#### What the task requires
Would you retype exactly the lines from the one containing "module mux_41_using_21(mux_out,sel,in_0,in_1,in_2,in_3);" through the last line of the records below, and nothing else?

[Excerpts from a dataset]
*****
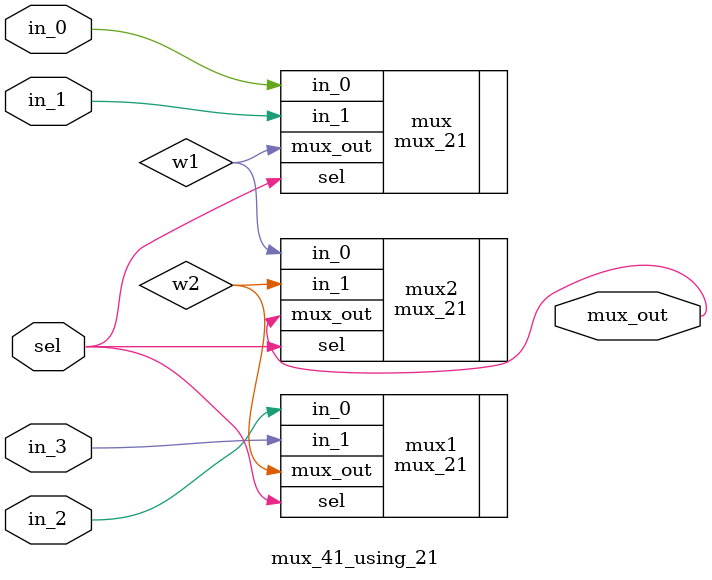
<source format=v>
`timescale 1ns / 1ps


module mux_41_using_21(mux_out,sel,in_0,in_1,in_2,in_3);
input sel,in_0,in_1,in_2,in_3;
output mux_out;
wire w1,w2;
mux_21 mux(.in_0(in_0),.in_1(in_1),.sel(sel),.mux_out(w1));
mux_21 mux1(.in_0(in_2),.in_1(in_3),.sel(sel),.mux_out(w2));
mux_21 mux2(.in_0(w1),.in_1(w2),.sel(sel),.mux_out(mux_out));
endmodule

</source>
*****
#### Answer below
module mux_41_using_21(mux_out,sel,in_0,in_1,in_2,in_3);
input sel,in_0,in_1,in_2,in_3;
output mux_out;
wire w1,w2;
mux_21 mux(.in_0(in_0),.in_1(in_1),.sel(sel),.mux_out(w1));
mux_21 mux1(.in_0(in_2),.in_1(in_3),.sel(sel),.mux_out(w2));
mux_21 mux2(.in_0(w1),.in_1(w2),.sel(sel),.mux_out(mux_out));
endmodule

</source>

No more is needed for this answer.